* **実施事項 1**
ページ抜粋のうち、「店に着くと、驚いた事にそこには、金を持ち逃げしたシャンカールが舞い戻っ」を含む箇所から書き写し始め、「食事といえば、やはり中心になるのはカレーだ。」の後で止めてください。
* **実施事項 2**
ページ抜粋に基づき、次の問いに答えてください。
(a) 再びカルカッタを訪れた際、ベッドを確保したのはどこですか。
(b) 店に着いたとき、店を任されていたのは誰ですか。
(c) カルカッタでの生活の中心として挙げられているものは何ですか。

* **ページ抜粋**
カルカッタに初めて滞在してから、約一年後のことである。

私はその後幾つかの国を旅し、再度カルカッタを訪れた。Hotel Maria の屋上
にベッドを確保すると、早速いつものチャイ屋へと向かう。
店に着くと、驚いた事にそこには、金を持ち逃げしたシャンカールが舞い戻っ
ていた。どういう経緯で親父さんに許してもらったのか、とにかくまた店を任
されていた。

一年ぶりで会うシャンカールは、以前よりも少し大人になっていた。
きっと、様々な苦労のあった一年だったのだろう。
言いようのない感慨にふけりながら、また私のチャイ屋通いが始まった。

カルカッタでの生活の中心は、チャイ屋に座っている事と街を歩く事、そして
食事である。
食事といえば、やはり中心になるのはカレーだ。

私もインドを旅していて様々なカレー屋に入ったことがある。
デリー・バラナシ・ボンベイ…、そしてふとひらめいた!
カレーといえば、無論インドが本場である。

* **演習データ**

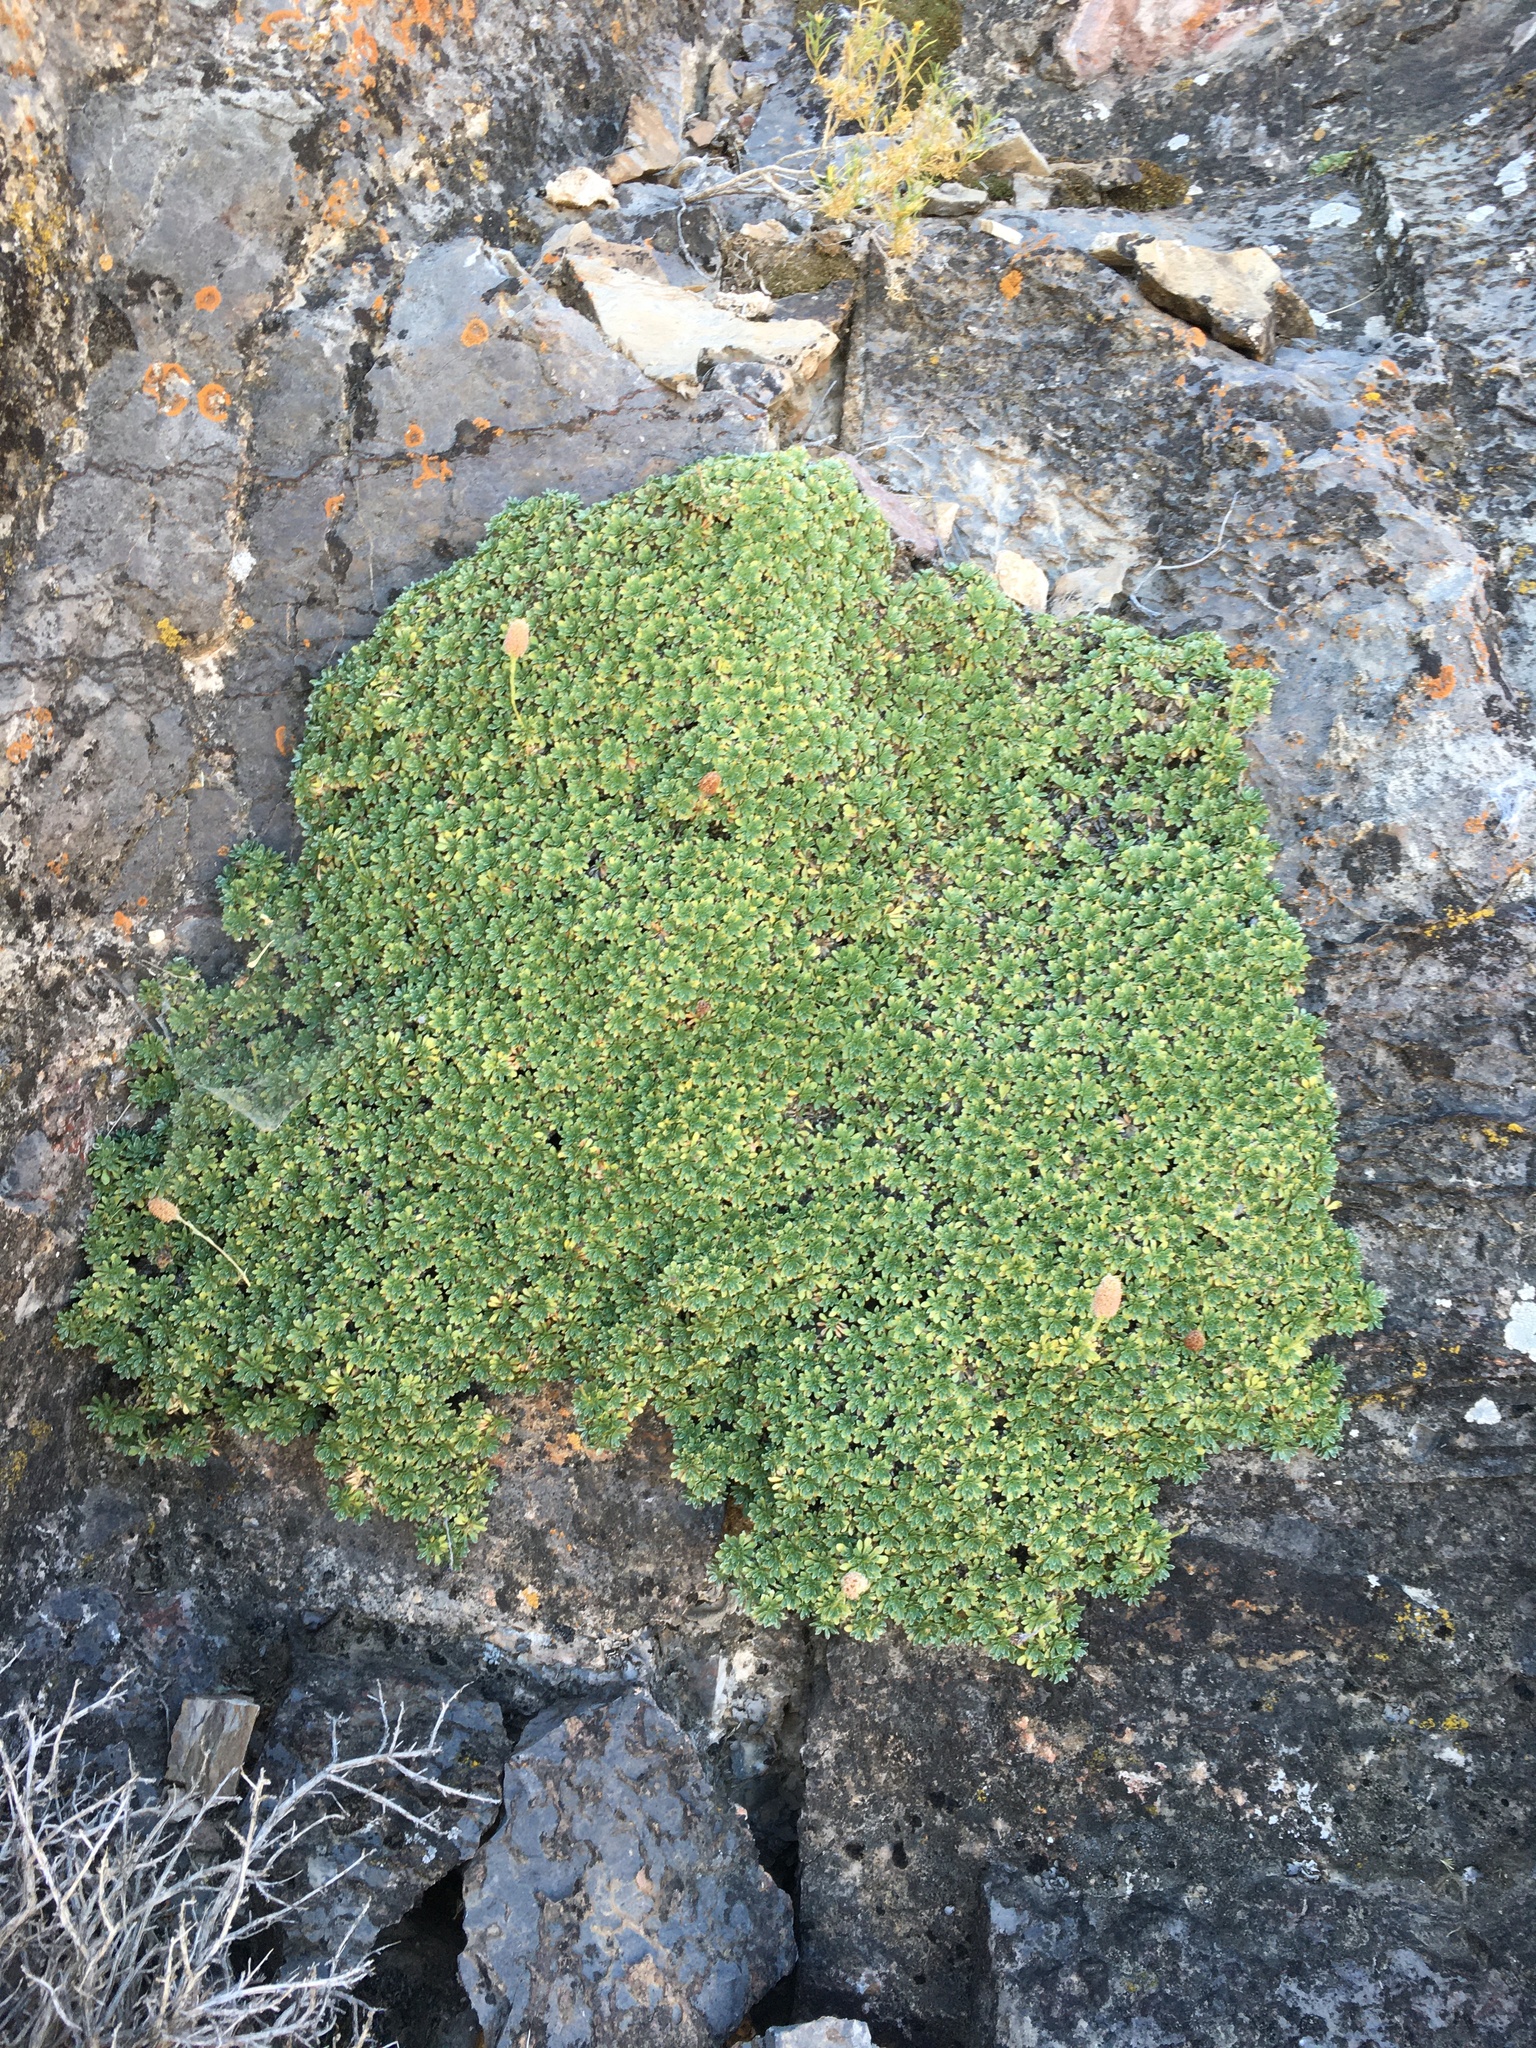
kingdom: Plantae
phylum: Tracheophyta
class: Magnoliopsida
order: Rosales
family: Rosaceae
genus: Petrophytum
---
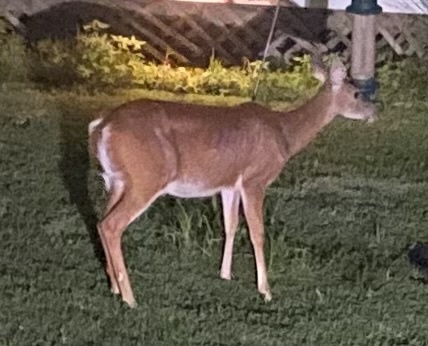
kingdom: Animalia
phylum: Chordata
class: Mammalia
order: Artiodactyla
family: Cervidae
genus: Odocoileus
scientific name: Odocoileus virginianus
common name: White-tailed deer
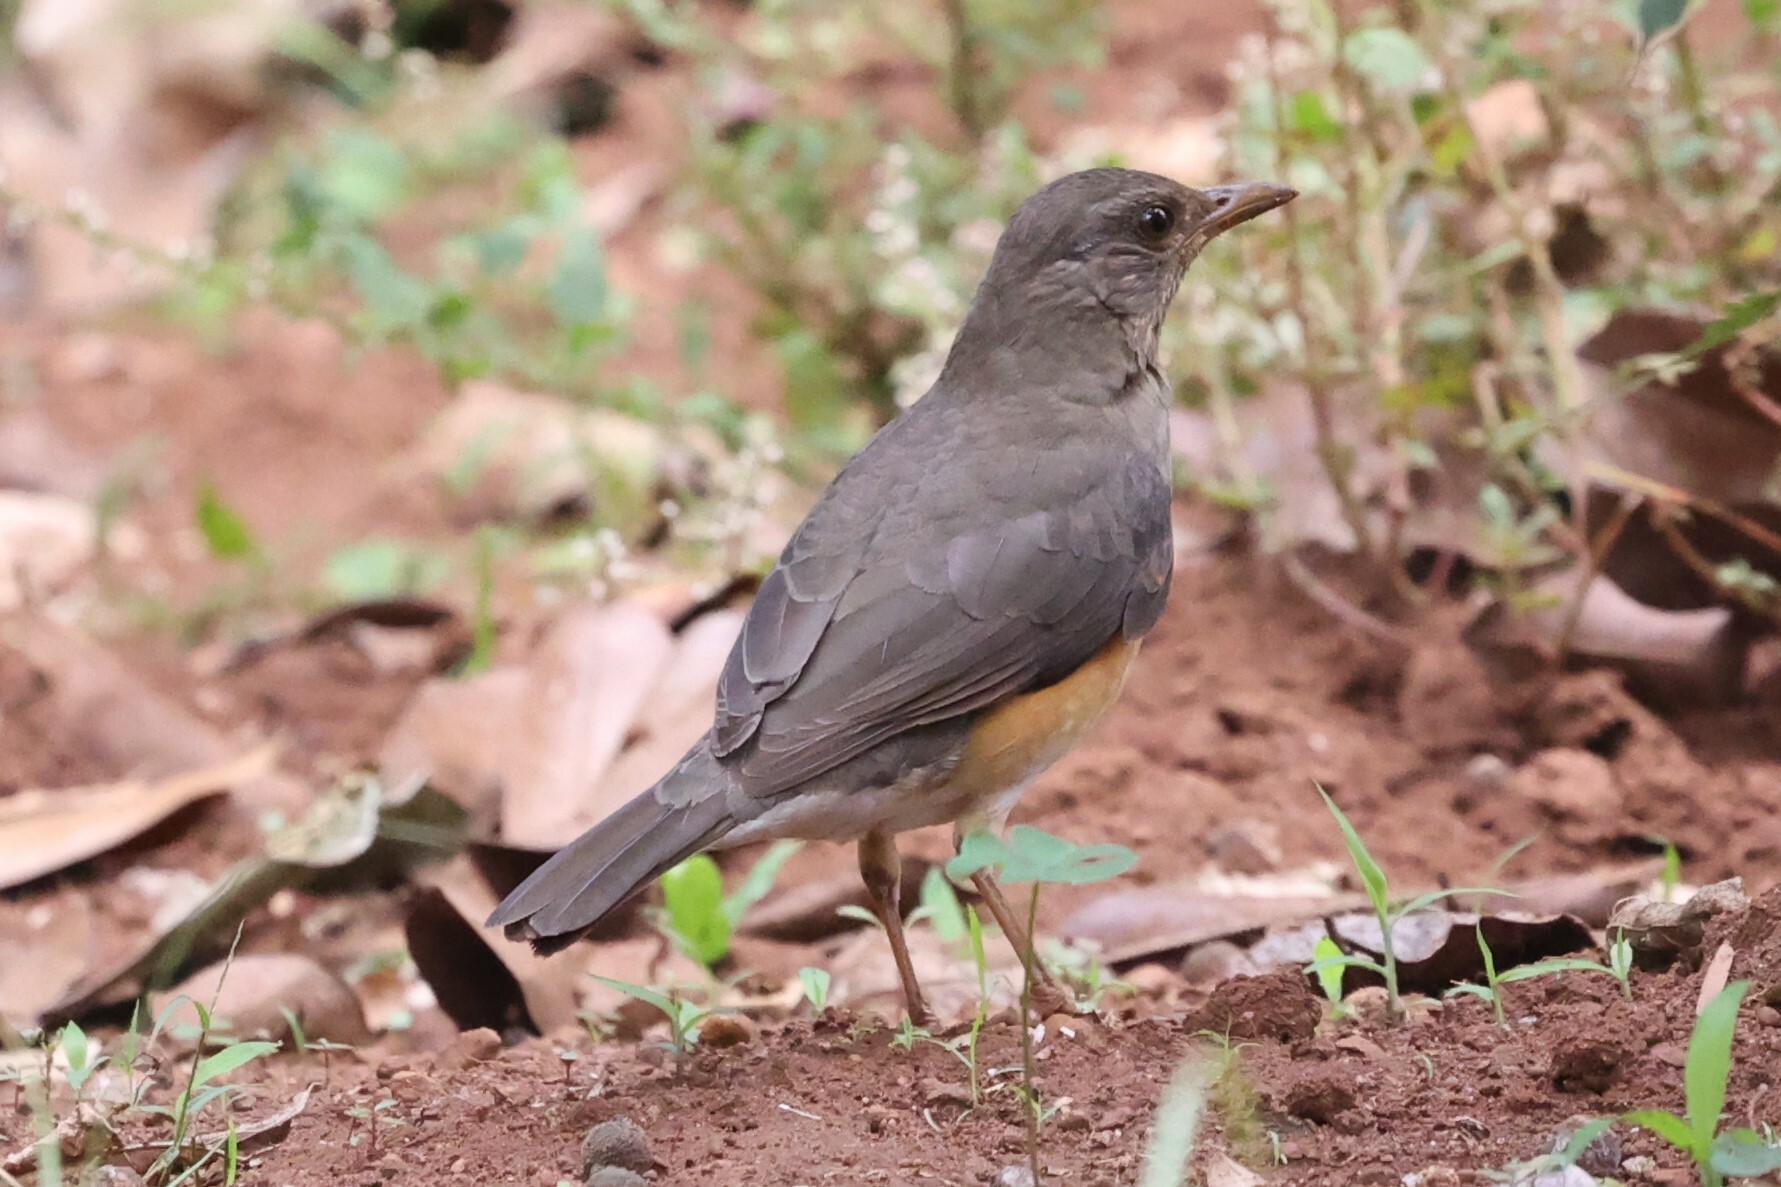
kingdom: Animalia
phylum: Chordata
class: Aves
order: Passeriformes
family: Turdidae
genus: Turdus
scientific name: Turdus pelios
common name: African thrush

* **演習結果 1**
店に着くと、驚いた事にそこには、金を持ち逃げしたシャンカールが舞い戻っ
ていた。どういう経緯で親父さんに許してもらったのか、とにかくまた店を任
されていた。

一年ぶりで会うシャンカールは、以前よりも少し大人になっていた。
きっと、様々な苦労のあった一年だったのだろう。
言いようのない感慨にふけりながら、また私のチャイ屋通いが始まった。

カルカッタでの生活の中心は、チャイ屋に座っている事と街を歩く事、そして
食事である。
食事といえば、やはり中心になるのはカレーだ。

* **演習結果 2**
(a) Hotel Maria の屋上
(b) シャンカール
(c) チャイ屋に座っている事、街を歩く事、そして食事